Hollywood studios and European pay-television companies are being investigated by European Union antitrust regulators over the sale of TV rights to movies.

Brussels investigators are believed to have asked seven studios, including Warner Brothers, Columbia Tristar and Walt Disney, to explain the television distribution contracts for their movies - one of their fastest growing revenue streams.

The inquiry is still at a preliminary stage but it is understood the European Commission is concerned that the contracts might stifle competition between studios. Brussels was also believed to be concerned that the long-term, exclusive agreements between studios and broadcasters might prevent rival companies entering the pay-TV market, forcing consumers to pay higher prices.

Subscription television companies including BSkyB of the UK, Canal Plus in France and Sogecable of Spain have also been asked to provide details of their contracts with the studios.

The inquiry could lead to radical changes in the way Hollywood sells TV rights to EU broadcasters. If Brussels concludes that the contracts breach EU competition rules, it can force studios and broadcasters to change them - a measure it has already taken in the market for television rights to European club football.

The Commission declined to comment on Tuesday but it is understood it is focusing on the duration, exclusivity and payment terms of pay-TV film contracts. Two years ago, Mario Monti, EU competition commissioner, said long-term, exclusive film rights were a matter of concern.

People close to the situation said Brussels had noticed a number of similarities among contracts between studios and broadcasters. The commission is seeking reassurances that studios do not collude in setting prices and terms for movie rights - an allegation they deny. Contracts clauses that require broadcasters to match payments granted to one studio to its rivals are also likely to be scrutinised.

▶ TASK MATERIAL

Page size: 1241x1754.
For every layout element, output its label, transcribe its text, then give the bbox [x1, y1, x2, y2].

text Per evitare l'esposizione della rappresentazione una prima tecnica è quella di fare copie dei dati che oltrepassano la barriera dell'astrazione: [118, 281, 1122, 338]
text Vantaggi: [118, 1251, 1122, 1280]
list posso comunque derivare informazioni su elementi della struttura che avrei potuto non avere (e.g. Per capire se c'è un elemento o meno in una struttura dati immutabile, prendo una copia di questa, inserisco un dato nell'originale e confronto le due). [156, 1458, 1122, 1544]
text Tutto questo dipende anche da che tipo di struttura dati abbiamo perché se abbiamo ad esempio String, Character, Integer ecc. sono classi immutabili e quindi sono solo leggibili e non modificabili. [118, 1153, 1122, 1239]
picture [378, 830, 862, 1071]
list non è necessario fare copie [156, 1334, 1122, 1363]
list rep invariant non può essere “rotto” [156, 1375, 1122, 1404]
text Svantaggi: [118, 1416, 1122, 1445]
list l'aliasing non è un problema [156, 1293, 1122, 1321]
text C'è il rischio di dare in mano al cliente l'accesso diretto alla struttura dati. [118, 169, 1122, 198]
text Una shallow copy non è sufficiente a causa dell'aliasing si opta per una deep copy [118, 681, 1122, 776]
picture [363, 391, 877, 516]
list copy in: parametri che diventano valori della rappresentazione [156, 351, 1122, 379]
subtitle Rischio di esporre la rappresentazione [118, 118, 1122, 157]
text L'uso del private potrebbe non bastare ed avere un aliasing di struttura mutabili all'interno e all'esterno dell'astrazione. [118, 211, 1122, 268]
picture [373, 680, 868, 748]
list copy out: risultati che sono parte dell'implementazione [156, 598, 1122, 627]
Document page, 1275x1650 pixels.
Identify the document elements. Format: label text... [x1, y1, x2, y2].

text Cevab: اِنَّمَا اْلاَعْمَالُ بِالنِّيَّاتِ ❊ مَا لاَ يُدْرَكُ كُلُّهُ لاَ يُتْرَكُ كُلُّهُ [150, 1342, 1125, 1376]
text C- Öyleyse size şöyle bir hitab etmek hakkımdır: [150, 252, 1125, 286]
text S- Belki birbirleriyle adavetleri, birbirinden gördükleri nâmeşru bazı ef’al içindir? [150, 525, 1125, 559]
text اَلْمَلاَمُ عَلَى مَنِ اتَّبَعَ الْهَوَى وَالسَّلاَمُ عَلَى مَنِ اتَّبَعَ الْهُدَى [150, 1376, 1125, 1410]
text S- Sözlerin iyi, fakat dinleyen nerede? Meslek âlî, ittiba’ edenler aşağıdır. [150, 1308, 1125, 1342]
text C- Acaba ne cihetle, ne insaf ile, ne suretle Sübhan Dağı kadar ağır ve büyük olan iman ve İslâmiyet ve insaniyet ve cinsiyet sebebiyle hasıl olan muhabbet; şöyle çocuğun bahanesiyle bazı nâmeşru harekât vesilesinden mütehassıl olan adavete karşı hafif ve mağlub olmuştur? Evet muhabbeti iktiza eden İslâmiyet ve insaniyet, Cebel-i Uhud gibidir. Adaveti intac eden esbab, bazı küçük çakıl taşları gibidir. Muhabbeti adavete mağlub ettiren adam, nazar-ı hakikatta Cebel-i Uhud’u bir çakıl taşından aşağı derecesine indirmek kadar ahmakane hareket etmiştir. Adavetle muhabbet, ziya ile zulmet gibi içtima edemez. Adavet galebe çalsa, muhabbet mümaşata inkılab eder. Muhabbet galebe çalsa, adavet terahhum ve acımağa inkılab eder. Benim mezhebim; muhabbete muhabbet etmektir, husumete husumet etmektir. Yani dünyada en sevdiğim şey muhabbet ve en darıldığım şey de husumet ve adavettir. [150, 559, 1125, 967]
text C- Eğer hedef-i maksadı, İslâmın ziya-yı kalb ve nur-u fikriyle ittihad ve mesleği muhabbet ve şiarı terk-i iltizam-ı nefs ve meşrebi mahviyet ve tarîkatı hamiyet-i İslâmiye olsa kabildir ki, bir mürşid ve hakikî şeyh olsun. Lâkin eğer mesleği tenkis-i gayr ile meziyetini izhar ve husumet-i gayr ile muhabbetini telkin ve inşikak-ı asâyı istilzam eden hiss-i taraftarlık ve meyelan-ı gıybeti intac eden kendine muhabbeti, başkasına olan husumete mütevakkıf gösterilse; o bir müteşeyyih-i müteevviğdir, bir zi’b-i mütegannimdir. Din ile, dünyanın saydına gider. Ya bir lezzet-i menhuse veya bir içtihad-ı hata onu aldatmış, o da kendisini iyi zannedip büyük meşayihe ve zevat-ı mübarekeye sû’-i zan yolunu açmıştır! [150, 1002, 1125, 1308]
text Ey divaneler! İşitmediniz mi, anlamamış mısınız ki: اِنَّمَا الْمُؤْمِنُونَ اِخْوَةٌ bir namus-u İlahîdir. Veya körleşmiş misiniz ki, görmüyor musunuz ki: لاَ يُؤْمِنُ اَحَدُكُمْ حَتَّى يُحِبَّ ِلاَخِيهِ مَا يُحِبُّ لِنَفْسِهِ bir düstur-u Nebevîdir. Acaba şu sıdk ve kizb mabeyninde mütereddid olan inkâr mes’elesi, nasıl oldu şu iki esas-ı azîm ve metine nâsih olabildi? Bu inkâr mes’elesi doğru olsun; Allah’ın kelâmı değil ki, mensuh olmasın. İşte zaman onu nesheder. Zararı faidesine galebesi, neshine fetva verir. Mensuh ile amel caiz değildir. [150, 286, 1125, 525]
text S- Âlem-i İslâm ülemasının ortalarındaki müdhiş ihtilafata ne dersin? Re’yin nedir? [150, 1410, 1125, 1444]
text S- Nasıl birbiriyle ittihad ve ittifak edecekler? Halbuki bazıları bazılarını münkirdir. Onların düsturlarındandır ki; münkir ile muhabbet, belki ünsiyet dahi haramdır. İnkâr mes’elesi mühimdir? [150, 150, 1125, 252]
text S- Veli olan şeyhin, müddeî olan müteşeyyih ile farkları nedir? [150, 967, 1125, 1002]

▶ REQUIRED TASKS
[a] Copy the stretch of rows from their start through the line containing "For every layout", including both ends.
[b] How does the report on the EU antitrust inquiry into Hollywood's pay-TV movie contracts continue? Write what follows its final sentence.

▶ EXPECTED RESULTS
[a]
Page size: 1241x1754.
For every layout element, output its label, transcribe its text, then give the bbox [x1, y1, x2, y2].

[b]
David Hulbert, president of Walt Disney Television (International), confirmed that the commission contacted the company. He said the studio was not engaged in exclusive or anti-competitive deals and pointed out that it supplied the French broadcaster Canalsatellite, part of Canal Plus, its rival TPS and the cable-TV industry in France.

"The studios themselves are worried by markets where one [pay-TV] platform has emerged as a dominant player," he said. "Elsewhere the industry is very competitive."

The Brussels inquiry follows a complaint by TPS, the French pay-TV company, about alleged anti-competitive film tie-ups between several Hollywood studios and Canalsatellite.

Canal Plus, part of the Vivendi Universal group, declined to comment.

Television rights are one of the studios' fastest-growing revenues streams, with European TV distribution rights tripling during the 1990s to more than $1.5bn a year. A number of pay-TV companies, led by BSkyB, are seeking reduced payments for movie rights and have threatened to drop studios that refuse to renegotiate more favourable terms.

Studio executives, however, have also expressed concern at the mounting power of pay-TV companies, which account for a growing proportion of their film earnings.